The People’s Bank of China conducted a seven-day reverse repurchase operation worth 10 billion yuan (US$1.6 billion), with the rate up from 2.5 percent to 2.55 percent.
As a monetary policy instrument, reverse repo rate is the rate at which the central bank borrows money from commercial banks. A rise in the rate will lead commercial banks to park more funds with the central bank, thereby decreasing the supply of money in the market.
The Fed on Wednesday raised the benchmark interest rate in the United States by 25 basis points and signaled two more rate rises in 2018, citing a “strengthened” economic outlook in recent months.
The PBOC said in a statement posted on its website that the move is “a normal reaction” to the US rate rise and it will also help to stabilize China’s leverage ratio.
The decision was the first of its kind after the new central bank Governor Yi Gang took charge this week.
The research team at Australia and New Zealand Banking Group believes that the rate-rise cycle will continue.
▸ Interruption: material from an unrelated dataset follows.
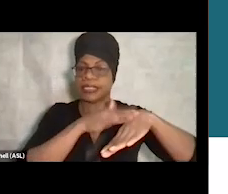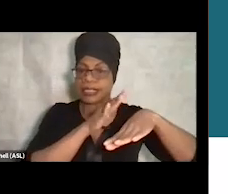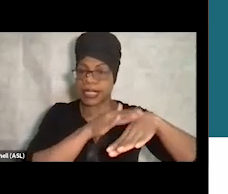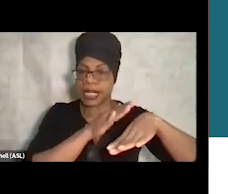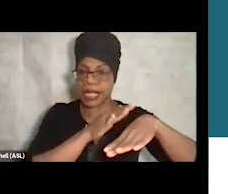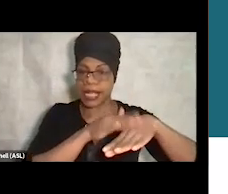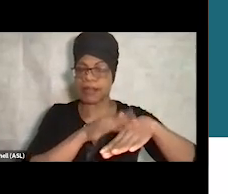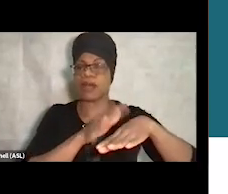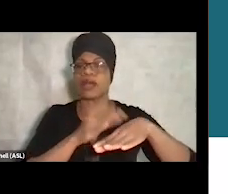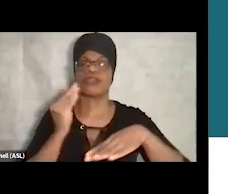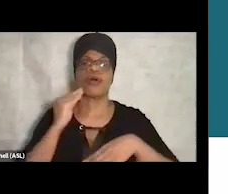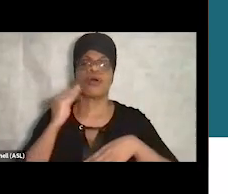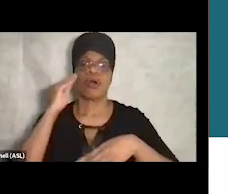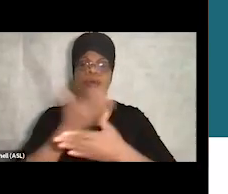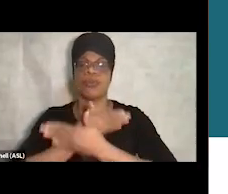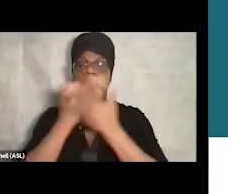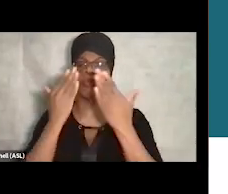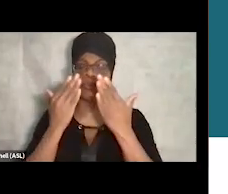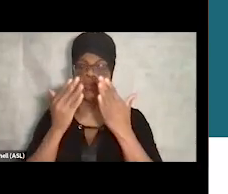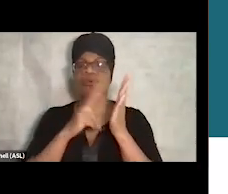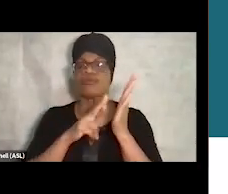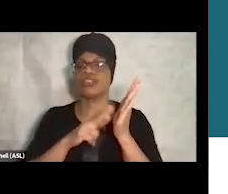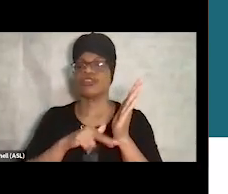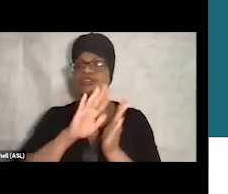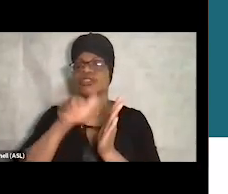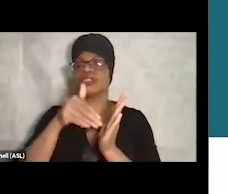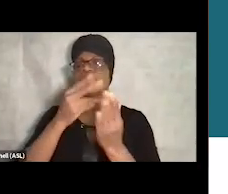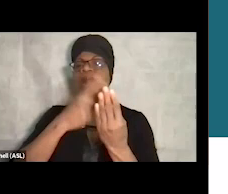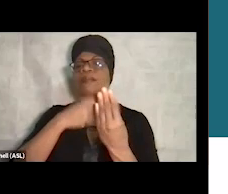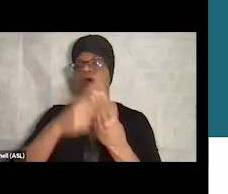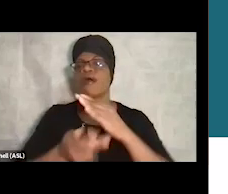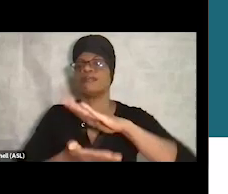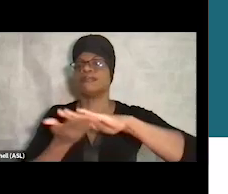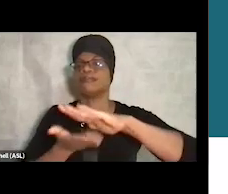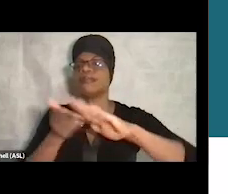that the Homeless and Housing Resource Center is a program operated by the Policy Research, Inc.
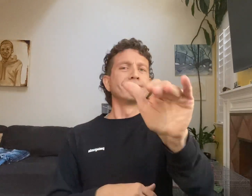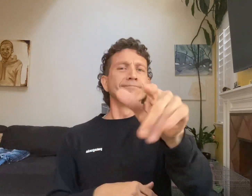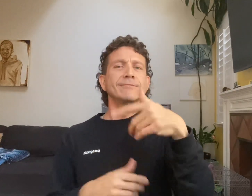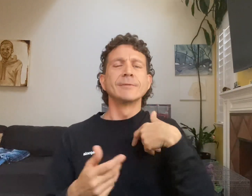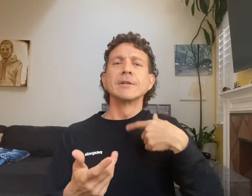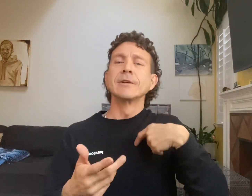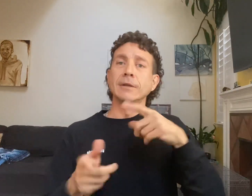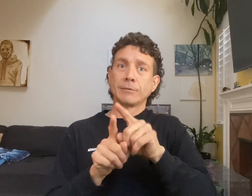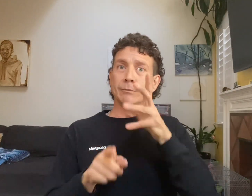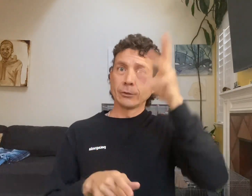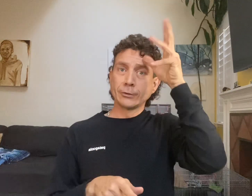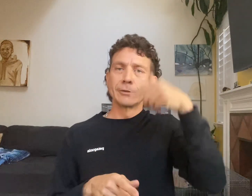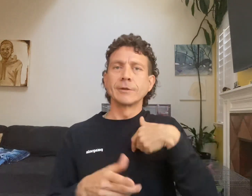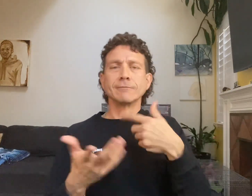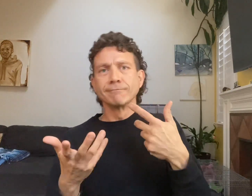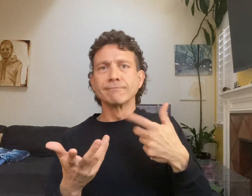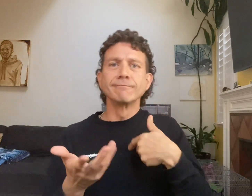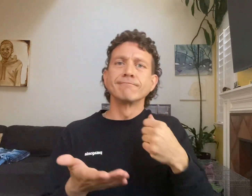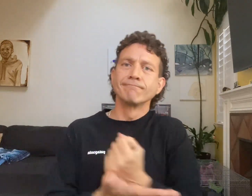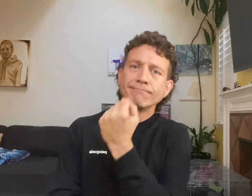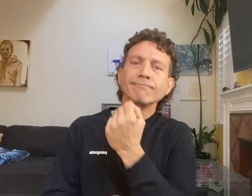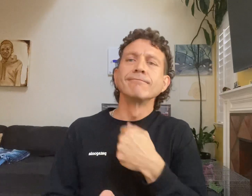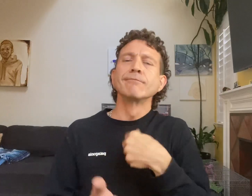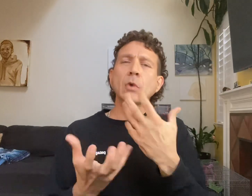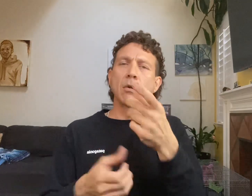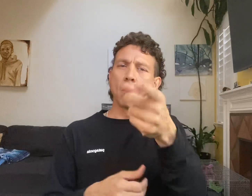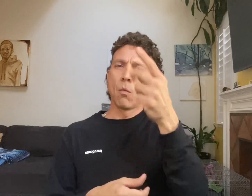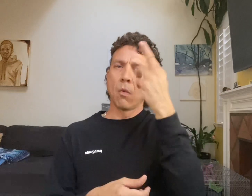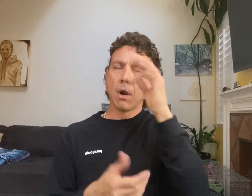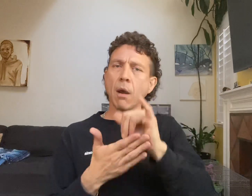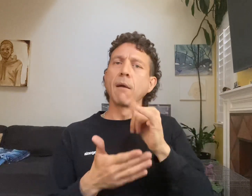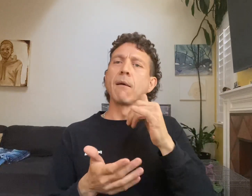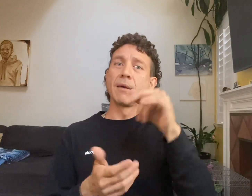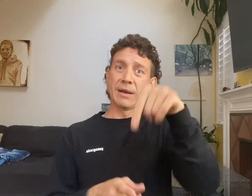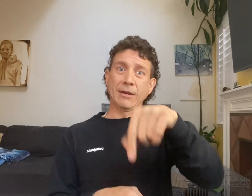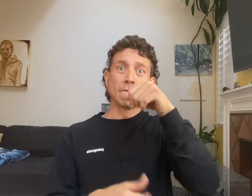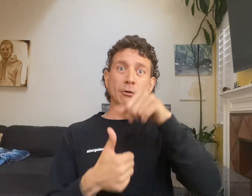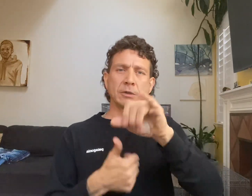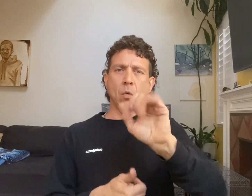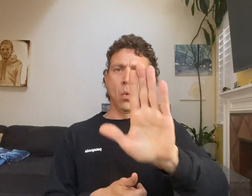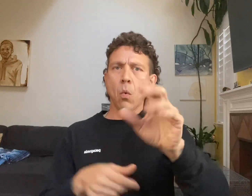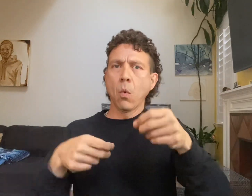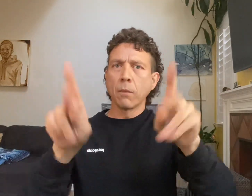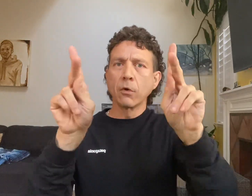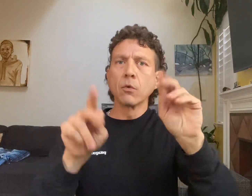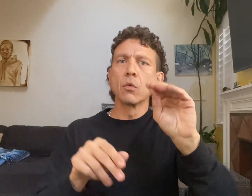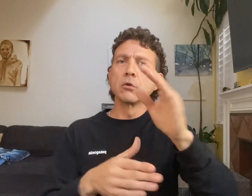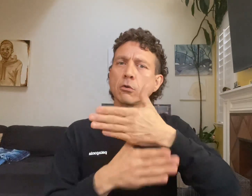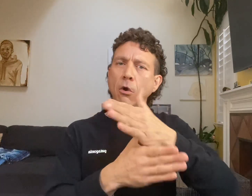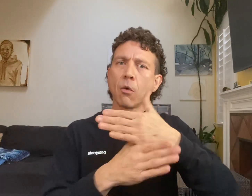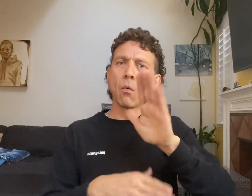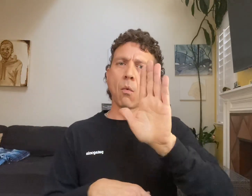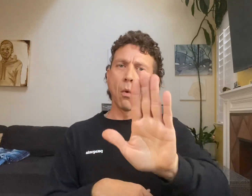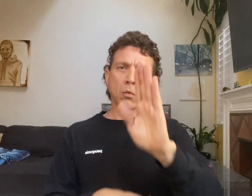I decided to let you know of this... as a parent, I am disappointed because I want you to realize that this is your opportunity in partnership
ANZ said that given the current intensive deleveraging campaign and a likelihood of consumer inflation, China will continue to tighten its monetary policy under Yi’s leadership.
The rate rise also reflects Chinese policy-makers’ intention to ensure stability in the China-US interest rate spread and by doing so prevent potential capital outflows and foreign exchange instability, according to the ANZ.
China has vowed to maintain a prudent and neutral monetary policy in 2018 as it strives to balance growth and risk prevention.
China’s prudent monetary policy will remain neutral this year, with easing or tightening only as appropriate, according to the government work report this year.
Efforts will also be made to ensure a reasonable and stable level of liquidity, and increase the proportion of direct finance, particularly equity finance, according to the report.
Meanwhile, the Bank of Communications financial research center said it is not necessary to raise the country’s benchmark interest rate as China has seen a high level of marketization of its interest rates.
Lenders experienced a rise of their funding costs in 2017, while non-financial institutions and households also paid more for their borrowing from banks in the past year.